MINNEAPOLIS -- Christian Watford went his last two games without making a basket. So Indiana coach Tom Crean told him to stay focused on his defense.
The Hoosiers confidently followed their plan to an important road victory, showing the kind of poise that's been eluding Minnesota for weeks.
Watford rediscovered his shooting stroke with 12 points for Indiana (No. 24 ESPN/USA Today, No. 23 AP), and the Hoosiers blew out the sputtering Gophers 69-50 on Sunday.
"Our guys were locked in," Crean said. "They were very focused."
Victor Oladipo and Jordan Hulls each scored 12 points themselves, and Verdell Jones III added 11 points off the bench for Indiana (22-7, 9-7 Big Ten), which held the Gophers to a season-low score and went 21 for 25 at the free-throw line. That's exactly what Crean wanted, plus a relentless approach to rebounding.
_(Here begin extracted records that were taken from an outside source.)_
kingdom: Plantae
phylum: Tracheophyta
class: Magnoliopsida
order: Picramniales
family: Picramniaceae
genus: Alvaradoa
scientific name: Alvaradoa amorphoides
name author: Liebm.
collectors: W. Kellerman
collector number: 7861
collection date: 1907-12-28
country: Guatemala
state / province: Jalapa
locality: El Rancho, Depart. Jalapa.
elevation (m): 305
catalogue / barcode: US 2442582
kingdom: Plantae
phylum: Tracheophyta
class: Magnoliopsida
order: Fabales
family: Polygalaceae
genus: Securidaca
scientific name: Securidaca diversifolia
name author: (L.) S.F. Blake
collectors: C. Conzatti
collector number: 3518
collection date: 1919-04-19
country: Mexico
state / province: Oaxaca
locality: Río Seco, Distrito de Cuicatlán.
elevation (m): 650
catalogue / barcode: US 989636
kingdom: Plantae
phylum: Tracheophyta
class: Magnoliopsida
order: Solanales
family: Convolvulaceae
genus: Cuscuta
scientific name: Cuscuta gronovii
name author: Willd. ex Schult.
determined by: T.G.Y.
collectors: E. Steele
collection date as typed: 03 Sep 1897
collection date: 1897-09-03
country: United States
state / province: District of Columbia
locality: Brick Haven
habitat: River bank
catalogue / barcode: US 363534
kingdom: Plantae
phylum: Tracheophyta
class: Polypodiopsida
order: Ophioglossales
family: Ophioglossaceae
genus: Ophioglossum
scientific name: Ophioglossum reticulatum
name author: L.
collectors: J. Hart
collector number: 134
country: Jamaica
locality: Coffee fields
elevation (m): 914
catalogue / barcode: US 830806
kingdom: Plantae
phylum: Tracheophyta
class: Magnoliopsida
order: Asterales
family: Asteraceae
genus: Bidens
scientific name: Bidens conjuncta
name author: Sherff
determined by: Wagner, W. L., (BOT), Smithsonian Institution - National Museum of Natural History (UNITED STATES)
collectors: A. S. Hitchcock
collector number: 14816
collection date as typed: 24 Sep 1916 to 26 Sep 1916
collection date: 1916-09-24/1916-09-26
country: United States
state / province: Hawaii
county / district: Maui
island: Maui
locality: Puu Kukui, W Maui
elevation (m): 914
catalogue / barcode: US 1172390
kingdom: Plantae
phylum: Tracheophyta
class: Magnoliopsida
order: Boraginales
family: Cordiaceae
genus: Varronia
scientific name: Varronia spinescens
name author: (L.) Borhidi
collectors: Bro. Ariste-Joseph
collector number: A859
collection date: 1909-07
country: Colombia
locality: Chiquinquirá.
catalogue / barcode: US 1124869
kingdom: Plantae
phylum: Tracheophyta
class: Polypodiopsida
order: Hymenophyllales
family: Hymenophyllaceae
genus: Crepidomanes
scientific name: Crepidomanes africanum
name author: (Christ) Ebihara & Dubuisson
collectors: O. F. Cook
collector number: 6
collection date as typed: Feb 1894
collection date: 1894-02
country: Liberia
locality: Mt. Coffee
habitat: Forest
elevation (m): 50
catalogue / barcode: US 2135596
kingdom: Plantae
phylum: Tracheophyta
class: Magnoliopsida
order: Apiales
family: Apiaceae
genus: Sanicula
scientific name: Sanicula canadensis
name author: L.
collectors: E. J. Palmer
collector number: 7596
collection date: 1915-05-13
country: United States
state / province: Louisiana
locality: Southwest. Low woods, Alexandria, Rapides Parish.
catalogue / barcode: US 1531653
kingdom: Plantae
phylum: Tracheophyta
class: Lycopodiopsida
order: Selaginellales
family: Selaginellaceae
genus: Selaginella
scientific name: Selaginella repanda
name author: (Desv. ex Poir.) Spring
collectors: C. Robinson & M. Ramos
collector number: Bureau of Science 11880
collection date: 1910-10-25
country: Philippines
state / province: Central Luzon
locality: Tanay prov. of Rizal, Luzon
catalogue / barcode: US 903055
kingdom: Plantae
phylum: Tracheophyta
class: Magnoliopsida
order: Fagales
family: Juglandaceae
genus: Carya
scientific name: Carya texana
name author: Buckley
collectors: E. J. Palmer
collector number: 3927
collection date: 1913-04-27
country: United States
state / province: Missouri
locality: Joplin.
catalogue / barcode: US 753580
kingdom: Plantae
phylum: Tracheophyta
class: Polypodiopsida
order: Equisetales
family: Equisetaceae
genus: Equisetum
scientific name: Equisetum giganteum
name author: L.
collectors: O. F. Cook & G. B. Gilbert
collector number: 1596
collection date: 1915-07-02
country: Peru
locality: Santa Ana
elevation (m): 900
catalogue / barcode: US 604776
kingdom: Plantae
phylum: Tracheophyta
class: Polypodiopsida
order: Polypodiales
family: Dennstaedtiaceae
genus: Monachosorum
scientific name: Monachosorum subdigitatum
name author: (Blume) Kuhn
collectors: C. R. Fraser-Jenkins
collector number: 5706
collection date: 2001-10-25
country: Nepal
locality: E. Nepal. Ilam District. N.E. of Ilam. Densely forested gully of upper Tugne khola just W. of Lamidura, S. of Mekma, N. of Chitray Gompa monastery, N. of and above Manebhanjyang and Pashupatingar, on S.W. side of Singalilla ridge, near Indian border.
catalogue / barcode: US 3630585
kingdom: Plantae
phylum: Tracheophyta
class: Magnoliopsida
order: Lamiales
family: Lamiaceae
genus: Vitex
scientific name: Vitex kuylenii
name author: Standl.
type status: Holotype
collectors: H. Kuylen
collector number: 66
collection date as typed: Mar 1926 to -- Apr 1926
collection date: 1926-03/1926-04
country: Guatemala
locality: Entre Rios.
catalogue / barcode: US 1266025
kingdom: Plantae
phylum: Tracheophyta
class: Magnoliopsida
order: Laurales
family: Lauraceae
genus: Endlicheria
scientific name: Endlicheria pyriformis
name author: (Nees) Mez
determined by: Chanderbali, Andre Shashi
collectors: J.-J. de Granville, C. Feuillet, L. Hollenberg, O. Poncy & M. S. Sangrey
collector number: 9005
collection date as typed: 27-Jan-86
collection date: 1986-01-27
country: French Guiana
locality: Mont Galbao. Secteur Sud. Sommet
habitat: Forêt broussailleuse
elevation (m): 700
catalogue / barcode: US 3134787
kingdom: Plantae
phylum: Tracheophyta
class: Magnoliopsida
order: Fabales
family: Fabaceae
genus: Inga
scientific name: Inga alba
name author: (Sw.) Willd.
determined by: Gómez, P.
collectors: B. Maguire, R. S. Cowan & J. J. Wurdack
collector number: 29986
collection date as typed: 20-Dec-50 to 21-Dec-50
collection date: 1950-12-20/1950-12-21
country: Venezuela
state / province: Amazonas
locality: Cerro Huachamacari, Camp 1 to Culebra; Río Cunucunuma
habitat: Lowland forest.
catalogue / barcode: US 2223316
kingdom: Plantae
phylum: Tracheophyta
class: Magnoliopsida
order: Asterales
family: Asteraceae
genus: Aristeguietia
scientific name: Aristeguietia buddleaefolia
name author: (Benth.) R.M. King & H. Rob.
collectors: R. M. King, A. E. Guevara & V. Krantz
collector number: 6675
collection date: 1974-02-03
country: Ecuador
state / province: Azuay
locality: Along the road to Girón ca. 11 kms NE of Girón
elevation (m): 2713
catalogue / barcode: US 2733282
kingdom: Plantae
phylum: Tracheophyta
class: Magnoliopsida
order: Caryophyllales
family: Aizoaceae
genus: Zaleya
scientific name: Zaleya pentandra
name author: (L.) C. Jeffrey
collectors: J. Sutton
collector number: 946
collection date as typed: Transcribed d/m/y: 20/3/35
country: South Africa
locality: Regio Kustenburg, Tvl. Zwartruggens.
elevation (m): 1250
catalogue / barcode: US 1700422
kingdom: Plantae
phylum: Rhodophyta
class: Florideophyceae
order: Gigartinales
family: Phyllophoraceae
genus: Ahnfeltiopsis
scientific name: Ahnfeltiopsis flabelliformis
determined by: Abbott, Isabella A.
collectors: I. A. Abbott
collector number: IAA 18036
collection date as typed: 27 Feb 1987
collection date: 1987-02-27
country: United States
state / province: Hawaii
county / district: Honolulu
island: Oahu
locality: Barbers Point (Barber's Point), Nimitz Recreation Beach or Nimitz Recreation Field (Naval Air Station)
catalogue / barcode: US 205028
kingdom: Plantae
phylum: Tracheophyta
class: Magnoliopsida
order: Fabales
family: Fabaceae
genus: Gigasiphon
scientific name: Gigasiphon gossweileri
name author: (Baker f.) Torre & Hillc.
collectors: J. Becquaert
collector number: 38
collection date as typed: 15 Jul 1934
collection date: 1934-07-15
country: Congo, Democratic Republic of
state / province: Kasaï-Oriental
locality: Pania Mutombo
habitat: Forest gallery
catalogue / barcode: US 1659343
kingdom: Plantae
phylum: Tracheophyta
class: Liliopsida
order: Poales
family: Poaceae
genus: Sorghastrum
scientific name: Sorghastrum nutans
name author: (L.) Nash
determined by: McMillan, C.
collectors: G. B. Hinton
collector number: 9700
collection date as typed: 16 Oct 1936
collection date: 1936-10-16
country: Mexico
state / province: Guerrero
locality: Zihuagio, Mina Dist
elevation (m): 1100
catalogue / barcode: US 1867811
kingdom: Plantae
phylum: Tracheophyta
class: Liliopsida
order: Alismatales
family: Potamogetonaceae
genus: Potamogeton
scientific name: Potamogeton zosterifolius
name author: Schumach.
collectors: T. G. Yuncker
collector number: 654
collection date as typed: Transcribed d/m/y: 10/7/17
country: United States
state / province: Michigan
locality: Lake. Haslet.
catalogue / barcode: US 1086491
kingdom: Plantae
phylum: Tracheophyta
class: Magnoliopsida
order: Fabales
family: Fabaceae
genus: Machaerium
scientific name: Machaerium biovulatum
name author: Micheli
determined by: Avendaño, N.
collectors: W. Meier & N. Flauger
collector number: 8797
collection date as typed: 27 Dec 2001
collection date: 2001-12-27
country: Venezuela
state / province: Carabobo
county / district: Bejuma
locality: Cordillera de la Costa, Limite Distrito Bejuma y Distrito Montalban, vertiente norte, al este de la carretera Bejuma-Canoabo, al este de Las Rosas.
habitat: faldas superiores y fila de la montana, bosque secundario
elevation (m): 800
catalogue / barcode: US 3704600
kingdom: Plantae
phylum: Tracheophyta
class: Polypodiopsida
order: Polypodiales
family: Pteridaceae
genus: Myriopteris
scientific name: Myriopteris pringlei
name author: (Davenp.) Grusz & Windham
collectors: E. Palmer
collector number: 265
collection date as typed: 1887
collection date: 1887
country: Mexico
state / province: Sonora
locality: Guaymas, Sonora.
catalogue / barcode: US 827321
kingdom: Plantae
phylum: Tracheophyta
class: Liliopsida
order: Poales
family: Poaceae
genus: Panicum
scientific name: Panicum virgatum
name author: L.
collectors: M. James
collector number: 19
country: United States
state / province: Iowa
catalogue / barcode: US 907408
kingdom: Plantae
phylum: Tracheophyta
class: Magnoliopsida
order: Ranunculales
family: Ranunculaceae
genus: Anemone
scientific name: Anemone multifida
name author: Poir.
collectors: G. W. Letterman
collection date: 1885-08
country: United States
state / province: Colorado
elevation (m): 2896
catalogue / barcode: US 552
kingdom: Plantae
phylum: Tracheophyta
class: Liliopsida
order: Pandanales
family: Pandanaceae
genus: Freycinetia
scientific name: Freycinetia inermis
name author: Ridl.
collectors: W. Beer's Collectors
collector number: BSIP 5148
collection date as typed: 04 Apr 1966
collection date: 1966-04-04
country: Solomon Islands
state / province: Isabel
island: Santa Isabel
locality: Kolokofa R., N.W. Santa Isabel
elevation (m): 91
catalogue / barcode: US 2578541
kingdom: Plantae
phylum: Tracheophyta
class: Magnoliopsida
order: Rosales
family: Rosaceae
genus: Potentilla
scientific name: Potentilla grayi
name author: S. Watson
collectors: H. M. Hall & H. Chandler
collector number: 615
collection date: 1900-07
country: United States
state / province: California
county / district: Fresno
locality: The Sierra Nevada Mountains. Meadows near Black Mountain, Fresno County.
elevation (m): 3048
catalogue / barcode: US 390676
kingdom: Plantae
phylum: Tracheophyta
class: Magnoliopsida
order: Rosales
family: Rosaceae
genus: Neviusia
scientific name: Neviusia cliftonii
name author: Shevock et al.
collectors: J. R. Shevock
"When you get away from what your concerns are and you stay with what really, really matters, it's amazing what works out," Crean said.
Watford was 0 for 13 from the floor over the last two games, but he knocked down a pull-up jump shot and a 3-pointer in the first half. He only pulled the trigger four times, but he was 7 for 7 from the line and grabbed six rebounds. Oladipo had eight boards for Indiana, which kept pace with Purdue and Wisconsin in the scramble for fourth through eighth place. Hulls, who went 3 for 11 over his last three games, hit a pair of 3-pointers and finished 4 for 8 from the field.
But, again, the proof of this success was in the defense.
"We got a lot of stops in a row and we were able to rebound the ball, push it and run our offense the way we wanted to," Hull said. "It was good for us that way."
The Gophers (17-12, 5-11) won 77-74 at Assembly Hall when the Hoosiers were seventh in the Associated Press poll six weeks ago, a potentially season-changing victory that softened the sting of an 0-4 start in the conference. But their performance this afternoon was nothing like that night.
"I think we had a big sense of urgency this game, a sense of urgency just to execute our plays and get stops and get a lead," Oladipo said. "They got us at our place. We always had that in the back of our mind."
The Hoosiers raised their Big Ten road record to 3-6 by holding the Gophers to 31 percent shooting, by far their lowest rate this season. Watford frequently defended freshman point guard Andre Hollins, who picked up two quick fouls and fouled out in only 16 minutes of playing time. Oladipo stifled power forward Rodney Williams in the post.
"It kind of helps me get going a little bit. That's what I've got to do, be able to guard multiple positions," Watford said.
That loss to Minnesota on Jan. 12 started a slide of five defeats in seven games, but Indiana has recovered at least enough to have a little momentum entering March. The Hoosiers host conference leader Michigan State on Tuesday. They haven't beaten a ranked team since Jan. 5, after they took down Kentucky, Ohio State and Michigan in the span of a month, but they're now guaranteed to finish at least .500 in the Big Ten after going 8-46 over Crean's first three years.
They got this victory despite a quiet game from leading scorer Cody Zeller, who had seven points on 3 for 8 shooting.
"Just shows you how deep we are and how we're all capable of playing if we put our mind to it," Oladipo said.
Austin Hollins had 14 points for the Gophers, who lost their fifth straight game. This was the lowest score against Indiana in a conference game this season. The Hoosiers gave up 54 points to Penn State last month.
"I think it's just a matter of going out there and playing hard every second you're on the floor, because they came at our necks and I guess they wanted it more," said Hollins, the only Gophers player with more than six points.
Minnesota carried the body language of a defeated team, failing to secure the ball in crowds or get to the loose ones quickly enough. They didn't get back on defense or cut off the back-door cuts consistently. Williams winced routinely when he held his hand up in the post and didn't get the ball; he didn't attempt a single shot in the first half and finished with three points. Coach Tubby Smith said he wasn't mentally engaged enough.
Senior Ralph Sampson III went 1 for 11 from the field, his worst career shooting performance in any game with five or more attempts.
"We didn't show that spirit, that fight that you have to have," Smith said.